EDIT: This isn't a possible duplicate of this. I am not asking if musicians always count, I am asking how musicians count.

  • 2
    Clap the rhythm with your hands while you tap a steady beat with your foot. Tapping your foot to a rhythm is a much more instinctive thing than counting beats in your head. Repeat until you can do it fluently. Then pay attention to which claps are on the foot taps, or right in-between two foot taps, or just before or after a tap. That should let you figure out what the rhythm is. Commented Jul 12, 2019 at 5:35
  • Practice, practice, practice. Seriously. But, yeah, use the sound-patterns suggested in the answers. Commented Jul 12, 2019 at 13:18
  • Possible duplicate of Do musicians count the meter all the time? Commented Jul 12, 2019 at 13:20
  • @CarlWitthoft I've explained why this isn't a duplicate
    – Nicholas
    Commented Jul 12, 2019 at 19:29

3 Answers 3


Use a metronome. It will count the beats or sub-beats for you.
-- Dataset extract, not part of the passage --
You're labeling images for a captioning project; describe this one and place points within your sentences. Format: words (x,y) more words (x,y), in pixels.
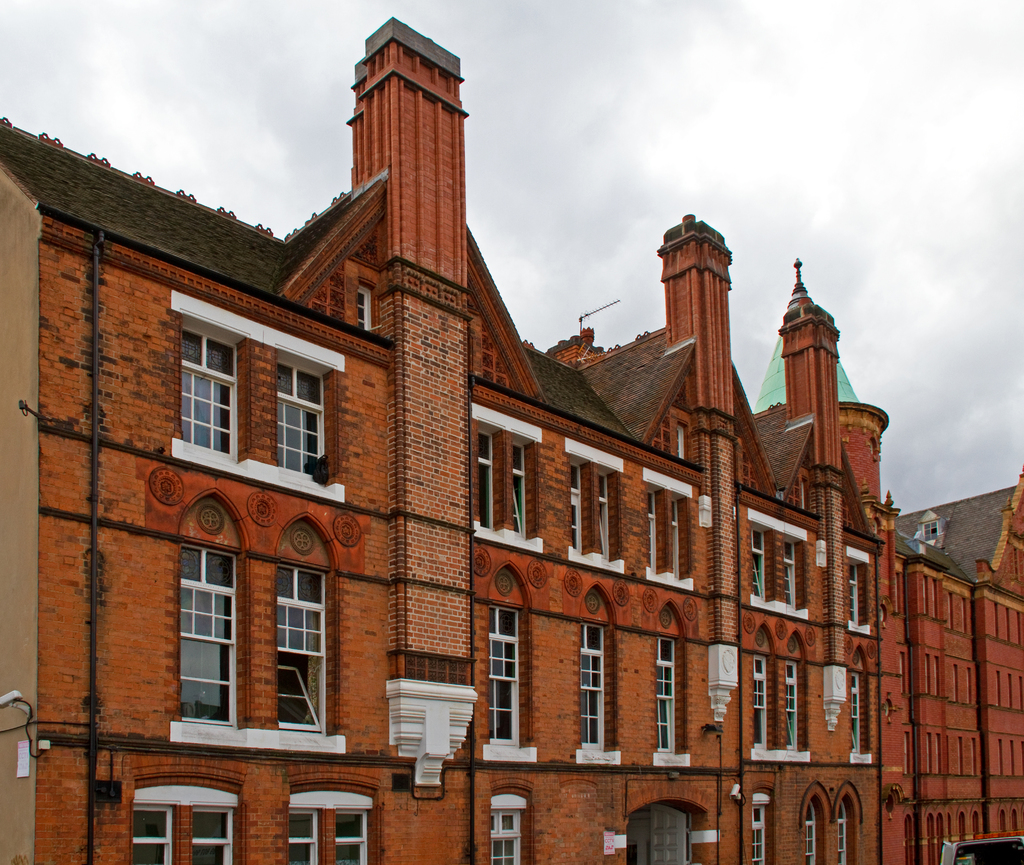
In the center of the image (435,306) there is building (480,803) with windows (665,692). At the top of the image (658,126) there is sky (655,99).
Or, do as a lot of us do, count (in 4/4) !e&a 2e&a 3e&a 4e&a. That splits the bar into 16, usually enough.

Or, just count to 16 if it's slow enough to manage. Trouble with that is the long words don't have enough time, often.
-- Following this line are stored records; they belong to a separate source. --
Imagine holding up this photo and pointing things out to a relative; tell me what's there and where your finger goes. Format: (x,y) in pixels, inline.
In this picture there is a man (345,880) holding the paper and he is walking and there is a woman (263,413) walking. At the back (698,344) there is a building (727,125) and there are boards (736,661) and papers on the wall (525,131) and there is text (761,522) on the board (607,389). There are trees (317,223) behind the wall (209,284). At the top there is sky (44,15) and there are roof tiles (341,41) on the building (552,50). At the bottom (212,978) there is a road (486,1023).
Or, tap your foot,(maybe two feet alternating), nod your head, shrug your shoulders while singing/playing.

Or, get someone else to help with counting the beats.


I cannot use metronomes easily, and find a simple drum beat more helpful. You can get a free online drum machine here at the Hydrogen project on Sourceforge If tapping your foot does not come naturally (when combined with playing something else), try nodding.


Do you really need to count numbers consciously?

Usually, I find that it's enough to 'feel' or 'imagine' the basic pulse (at the same intervals at which you would count) as the 'background' task in my mind, while focusing on a tricky rhythm and how it relates to that basic pulse. Usually that's all the figuring out I need to do to notate (or recall) the rhythm.